From a fairly small organisation concentrated in the 'Cinderella' psychiatric and mental handicap hospitals, COHSE has grown to encompass people working throughout the health care sector.
At the same time, it has become more political, more conscious of the need to reflect the concerns of its over-whelmingly female membership and more anxious to ensure that services are targeted at every union member.
With a sound financial base, the ability to speak directly to members and activists and an enviable range of industrial, professional and political services, COHSE has become an organisation capable of taking proactive decisions, anticipating and shaping developments instead of simply reacting.
It is that ability which led COHSE this year to enter talks
with NUPE and NALGO on the creation of a new public services union.
Over the next few years, the arena in which we organise will change out of all recognition. The shift from hospital to community care is already breaking up the large institutions. Divisions between the NHS, social services, the voluntary and the private sectors are blurring.
National pay bargaining is gradually being devolved. And the demands placed on unions by a changing workforce are shifting in emphasis as large numbers of women re-enter the workforce and part-time jobs increase.
All of this demands an imaginative response. We need a new union capable of encompassing all those working in the public services and of responding to their disparate needs, quickly, efficiently and without bureaucratic delay.
We envisage a union in which the basic local building block, the branch, can be tailored to meet the specific needs of a workplace as small as a group home and as large as a district general hospital.
This means abandoning some of our 'hallowed' institutions, such as the compulsory monthly branch meeting,in favour of a less formal organisation which-recognises that diversity of needs and revolves around a workplace 'patch' with union representatives responsible to the branch for their own patch.
We see regions developing a new facilitating role as
both a resource and an administrative centre, but making sure there is no bureaucratic block in the union decision-making structure.
There should be a national tier of perhaps four key
groups, of which health and personal social services
would be one, with their own autonomous policy-making powers and the ability to direct their own finances. There should be professional advisory panels and consultative conferences for groups such as nurses, ambulance personnel and social workers, and new ways of developing policies through working parties and even ballots.
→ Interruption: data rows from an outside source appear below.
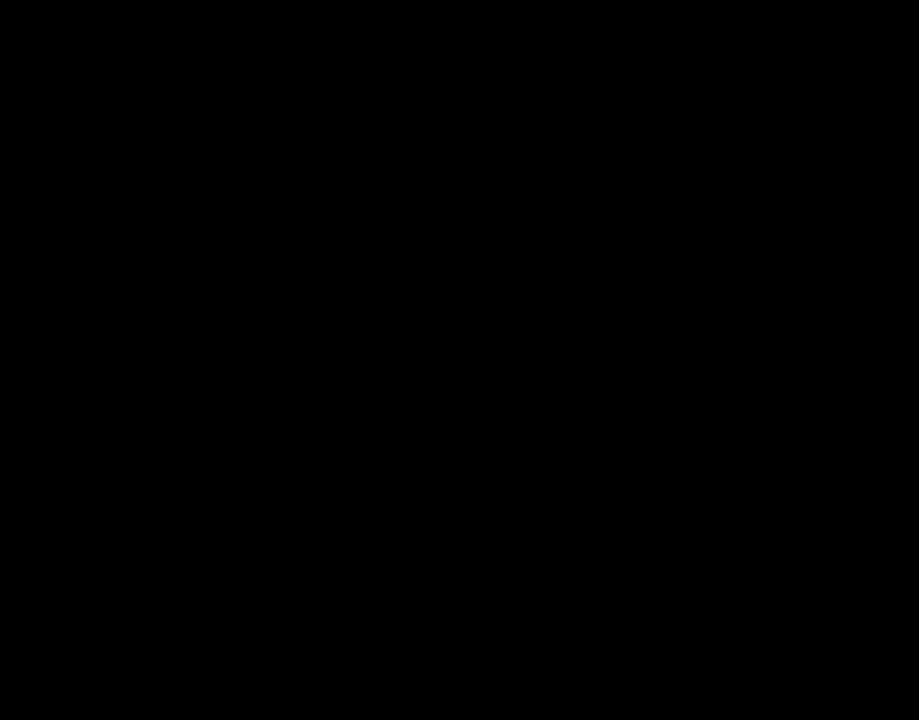
{"buttons": ["Y"], "events": []}
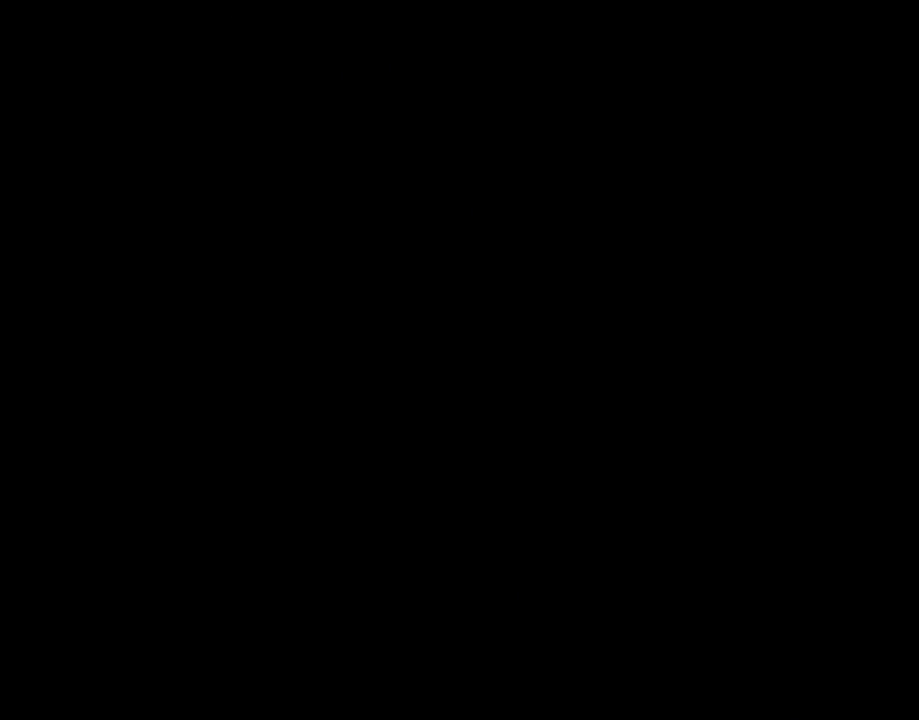
{"buttons": [], "events": [[150, "Y", "up"]]}
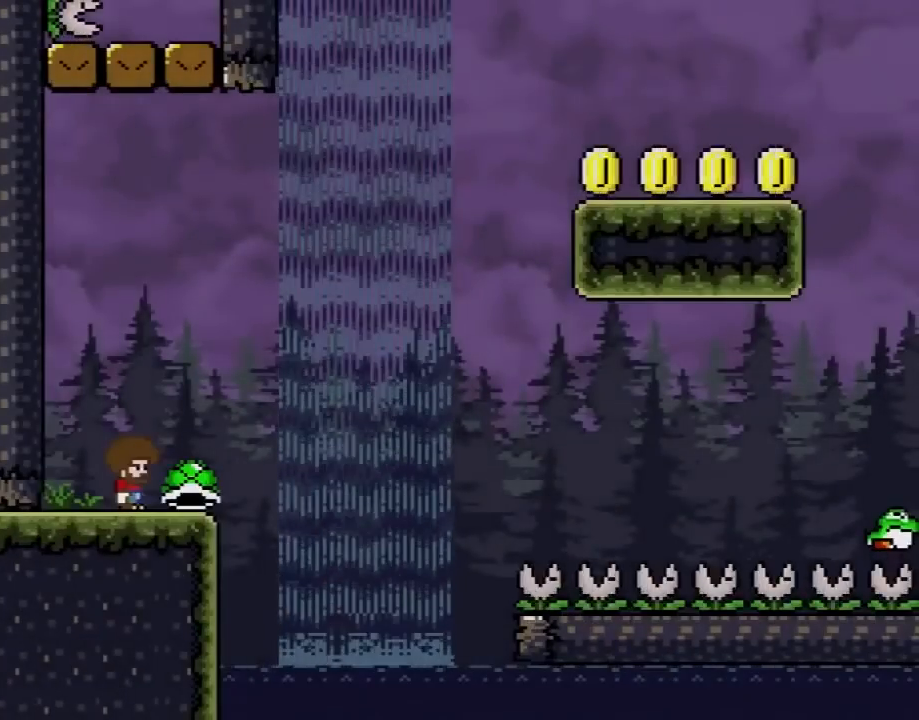
{"buttons": ["Y", "DPAD_RIGHT"], "events": [[100, "Y", "down"], [383, "DPAD_RIGHT", "down"]]}
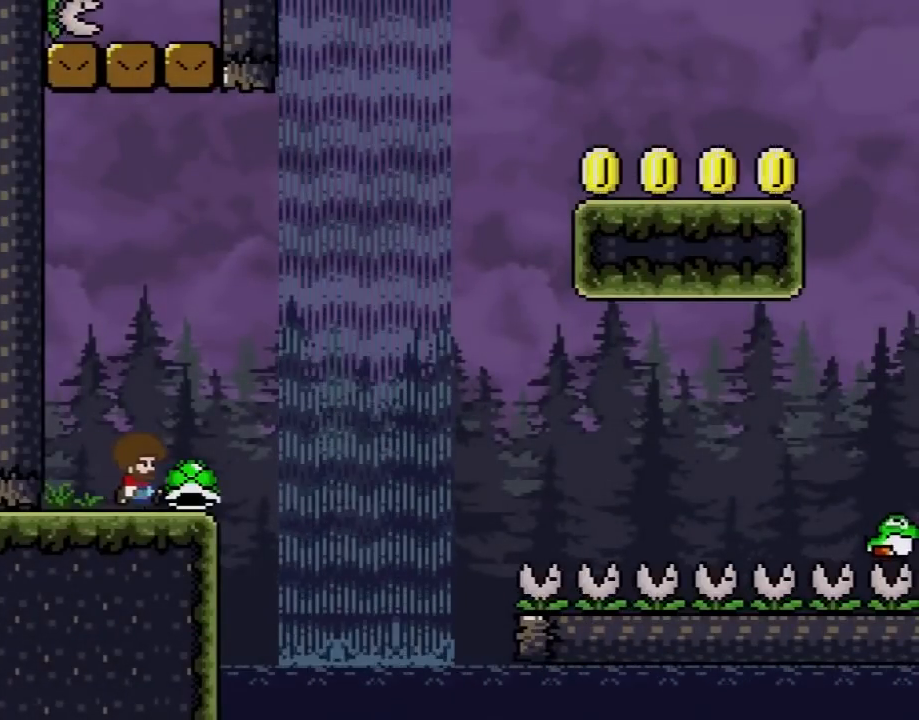
{"buttons": ["Y", "DPAD_LEFT"], "events": [[33, "DPAD_RIGHT", "up"], [67, "DPAD_LEFT", "down"]]}
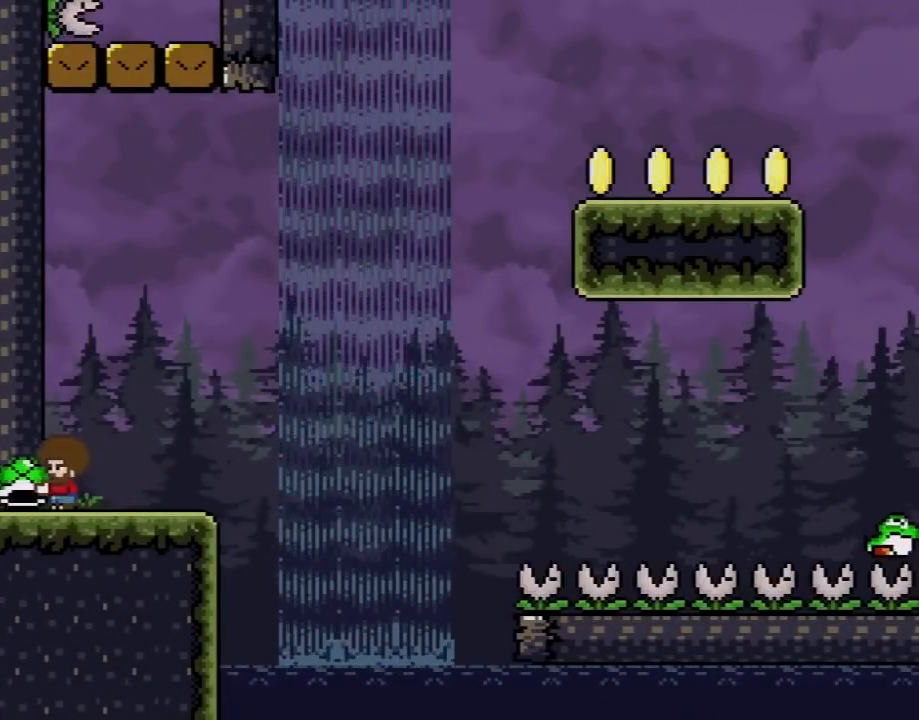
{"buttons": ["B", "Y", "DPAD_RIGHT"], "events": [[33, "DPAD_LEFT", "up"], [67, "DPAD_RIGHT", "down"], [500, "B", "down"]]}
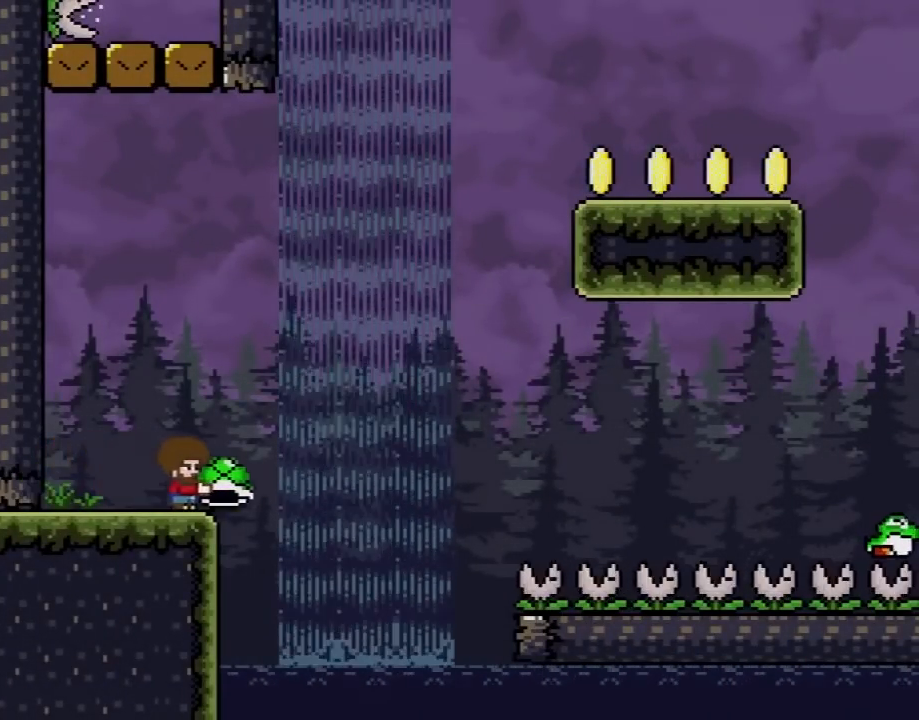
{"buttons": ["B", "DPAD_LEFT"], "events": [[67, "DPAD_RIGHT", "up"], [250, "DPAD_RIGHT", "down"], [317, "DPAD_RIGHT", "up"], [433, "Y", "up"], [500, "DPAD_LEFT", "down"]]}
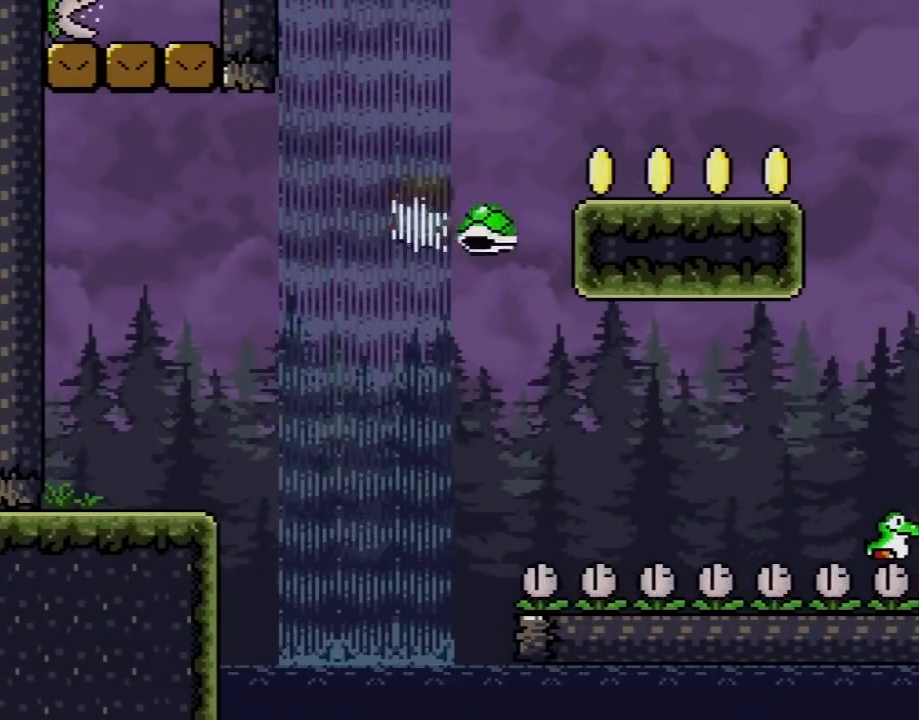
{"buttons": ["Y", "DPAD_RIGHT"], "events": [[133, "Y", "down"], [183, "DPAD_LEFT", "up"], [250, "DPAD_RIGHT", "down"], [467, "B", "up"]]}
We also want to see a top tier encompassing all mem-
bers and providing central services, holding the membership register and with overall responsibility for the finances and resources of the union.
Having seen other unions grow large and get things wrong, we should learn from their mistakes. We mustavoid an overwhelming bureaucracy in which no decisions can ever be made and initiative is stifled. We must avoid competing power blocks in which regions and trade groups struggle for supremacy to the detriment of the whole union. And we must avoid simply lumping in all the old practices and structures of all three unions.
In short, there cannot and must not simply be a larger version of COHSE, NUPE or NALGO; we need a new union.